The world, of course, has moved on. Only a hundred years after the scene described by Foucault took place, the prison had replaced all other forms of punishment. Society moved from the legal/juridical approach to the disciplinary approach. The primary concern was no longer revenge of the sovereign, but the defense of society. Punishment now was calculated “in terms not of the crime, but of its possible repetition” (Ibid., 93). Hence the focus on correction, rather than revenge.
The product of the disciplinary system is delinquency, a particular shaping of illegalities that prevents certain illegal acts from ever rising to the level of systemic threat—say an uprising, an overthrow of the existing order—while also masking other illegalities, often committed by those in power. Reacher hasn’t quite adapted to this change. He’s not concerned with rehabilitating bad guys, “restoring to the state the subject it had lost” (Ibid., 123). He’s concerned with punishing those who act against him and whoever’s cause he’s taken up. However, he does have a keen understanding that illegality is a malleable concept.

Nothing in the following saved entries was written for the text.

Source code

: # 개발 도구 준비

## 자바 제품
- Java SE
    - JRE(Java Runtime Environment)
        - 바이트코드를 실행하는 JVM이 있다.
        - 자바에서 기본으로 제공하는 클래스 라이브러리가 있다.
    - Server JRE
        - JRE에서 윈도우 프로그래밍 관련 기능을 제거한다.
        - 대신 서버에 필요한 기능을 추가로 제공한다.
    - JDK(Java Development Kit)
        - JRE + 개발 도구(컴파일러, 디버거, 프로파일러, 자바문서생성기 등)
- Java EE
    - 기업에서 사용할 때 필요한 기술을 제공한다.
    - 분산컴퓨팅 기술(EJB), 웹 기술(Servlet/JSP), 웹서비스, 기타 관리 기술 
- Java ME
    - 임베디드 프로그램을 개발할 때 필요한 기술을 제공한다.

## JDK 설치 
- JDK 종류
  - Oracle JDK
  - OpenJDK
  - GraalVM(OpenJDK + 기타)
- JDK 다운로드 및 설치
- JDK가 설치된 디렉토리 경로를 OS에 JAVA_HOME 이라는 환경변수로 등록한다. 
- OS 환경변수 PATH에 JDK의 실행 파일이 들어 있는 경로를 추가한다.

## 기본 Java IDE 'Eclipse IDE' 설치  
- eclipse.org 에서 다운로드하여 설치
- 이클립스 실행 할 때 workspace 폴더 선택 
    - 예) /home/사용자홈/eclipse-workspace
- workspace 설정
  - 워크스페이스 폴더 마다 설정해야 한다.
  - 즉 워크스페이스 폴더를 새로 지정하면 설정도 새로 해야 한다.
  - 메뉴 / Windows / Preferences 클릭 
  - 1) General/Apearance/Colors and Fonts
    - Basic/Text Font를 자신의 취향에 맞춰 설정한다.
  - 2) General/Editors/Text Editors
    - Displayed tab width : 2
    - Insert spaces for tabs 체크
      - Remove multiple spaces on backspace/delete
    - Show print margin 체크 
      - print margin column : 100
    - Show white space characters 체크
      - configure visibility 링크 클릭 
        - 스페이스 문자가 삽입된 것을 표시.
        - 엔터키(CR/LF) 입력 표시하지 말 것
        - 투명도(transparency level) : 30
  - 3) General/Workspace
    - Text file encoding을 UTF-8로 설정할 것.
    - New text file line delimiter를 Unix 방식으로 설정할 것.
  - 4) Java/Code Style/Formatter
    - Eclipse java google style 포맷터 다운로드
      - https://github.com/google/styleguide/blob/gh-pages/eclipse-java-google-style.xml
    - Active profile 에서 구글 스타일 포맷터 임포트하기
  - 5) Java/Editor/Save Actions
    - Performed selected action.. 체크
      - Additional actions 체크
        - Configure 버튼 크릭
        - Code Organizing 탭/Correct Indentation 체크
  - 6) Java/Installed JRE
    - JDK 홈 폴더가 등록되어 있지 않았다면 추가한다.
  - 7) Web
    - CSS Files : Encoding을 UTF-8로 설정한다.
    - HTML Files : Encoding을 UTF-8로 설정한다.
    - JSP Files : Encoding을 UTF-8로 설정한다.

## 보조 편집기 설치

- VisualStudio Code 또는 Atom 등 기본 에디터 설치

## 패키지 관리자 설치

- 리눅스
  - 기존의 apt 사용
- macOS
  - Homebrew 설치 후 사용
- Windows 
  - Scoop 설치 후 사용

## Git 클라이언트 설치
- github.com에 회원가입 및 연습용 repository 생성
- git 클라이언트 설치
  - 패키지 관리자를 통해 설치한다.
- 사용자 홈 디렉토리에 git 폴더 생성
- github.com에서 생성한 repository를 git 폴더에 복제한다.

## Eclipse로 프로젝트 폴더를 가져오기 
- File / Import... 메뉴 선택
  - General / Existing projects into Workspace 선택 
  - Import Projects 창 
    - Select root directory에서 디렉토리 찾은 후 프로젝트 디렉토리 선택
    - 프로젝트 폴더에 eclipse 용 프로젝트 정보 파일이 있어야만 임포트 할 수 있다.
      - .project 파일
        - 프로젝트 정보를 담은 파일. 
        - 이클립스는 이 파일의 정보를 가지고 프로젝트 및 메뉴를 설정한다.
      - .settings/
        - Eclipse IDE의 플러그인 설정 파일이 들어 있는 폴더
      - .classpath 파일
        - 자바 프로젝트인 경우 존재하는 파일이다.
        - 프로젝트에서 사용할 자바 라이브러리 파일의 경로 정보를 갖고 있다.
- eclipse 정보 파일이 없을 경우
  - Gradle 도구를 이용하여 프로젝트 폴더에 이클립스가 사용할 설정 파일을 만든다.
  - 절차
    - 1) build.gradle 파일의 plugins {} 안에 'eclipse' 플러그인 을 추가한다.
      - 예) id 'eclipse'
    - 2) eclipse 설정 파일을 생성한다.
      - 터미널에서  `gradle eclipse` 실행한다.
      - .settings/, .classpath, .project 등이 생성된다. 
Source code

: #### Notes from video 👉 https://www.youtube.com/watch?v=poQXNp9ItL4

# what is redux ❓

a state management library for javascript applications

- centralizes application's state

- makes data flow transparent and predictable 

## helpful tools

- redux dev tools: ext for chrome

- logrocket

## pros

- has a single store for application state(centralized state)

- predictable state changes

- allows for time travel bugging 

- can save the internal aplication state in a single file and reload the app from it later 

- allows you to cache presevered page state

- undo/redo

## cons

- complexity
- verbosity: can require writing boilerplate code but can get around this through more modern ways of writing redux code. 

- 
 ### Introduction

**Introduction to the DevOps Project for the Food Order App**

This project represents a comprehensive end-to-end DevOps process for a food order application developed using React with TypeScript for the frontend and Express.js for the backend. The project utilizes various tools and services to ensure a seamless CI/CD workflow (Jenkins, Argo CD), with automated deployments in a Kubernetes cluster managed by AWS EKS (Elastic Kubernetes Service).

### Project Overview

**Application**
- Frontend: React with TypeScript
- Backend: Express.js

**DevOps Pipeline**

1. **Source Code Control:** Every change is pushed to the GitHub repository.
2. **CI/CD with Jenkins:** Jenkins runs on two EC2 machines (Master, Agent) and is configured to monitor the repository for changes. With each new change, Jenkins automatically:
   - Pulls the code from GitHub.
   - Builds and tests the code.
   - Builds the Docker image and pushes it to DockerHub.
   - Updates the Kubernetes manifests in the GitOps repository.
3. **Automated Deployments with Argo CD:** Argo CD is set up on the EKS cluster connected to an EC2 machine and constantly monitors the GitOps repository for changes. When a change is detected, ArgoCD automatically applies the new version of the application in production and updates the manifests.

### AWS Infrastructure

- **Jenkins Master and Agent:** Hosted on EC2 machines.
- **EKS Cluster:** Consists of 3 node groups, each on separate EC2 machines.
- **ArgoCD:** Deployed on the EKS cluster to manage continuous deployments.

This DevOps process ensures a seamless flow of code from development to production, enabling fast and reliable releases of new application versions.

In the era of full blown globalization, even the disciplinary system of the prison isn’t sufficient to deal with all societal challenges to the state. Free circulation of money, goods, and, sometimes, people is the utmost objective. In such a system, the individual no longer matters, it’s the population, and governing populations is all about managing risk. In concrete terms that means a certain degree of lawlessness is permitted as long as it doesn’t interfere with the optimal functioning of society based on circulation (Foucault 2007: 35-47).
The modern state has taken upon itself the power to punish the criminal. It does so using the risk management tools already mentioned. Gone are the days of “an eye for an eye.” But risk management means that some people will get hurt. Those victim is either ignored or trotted out to get maximum sentences. The ensuing incarceration doesn’t mean much to the victims.
Reacher intervenes at this juncture. His primary targets aren’t small time crooks like drug dealers whom he merely treats as cash machines and weapons suppliers. Reacher targets bigger fish, the kind of people who operate well past the level of delinquency the state aims to regulate—crooked defense contractors, loan sharks, or marketers of snuff videos on the dark net. He puts his big hands on the scale to even them for those who’ve been hurt by those larger forces.
No wonder there are casualties when a guy who believes in punishment drifts through a society that’s all about risk management. Because in Reacher’s world, that’s unacceptable. At least when the victims are the one’s he’d gotten entangled with.
We may cringe at the violence, I certainly do. Even more so, because I know that revenge doesn’t bring “closure.” But Reacher taps into this pre-modern sense of justice as revenge, the melodramatic wish for good to triumph over evil. Somehow it helps us navigate the far more complex waters of crime and punishment in the real world. Getting that satisfaction through fiction helps get it out of our system. Although the current political climate makes me wonder if life is about to imitate fiction.
Sources:
- Foucault, Michel. Discipline and Punish. The Birth of the Prison. New York: Vintage Books, 1991.
- Foucault, Michel. Security, Territory, Population. New York: Palgrave, 2007.
- Lefebvre, Henri. Everyday Life in the Modern World. New York: Harper and Row, 1971.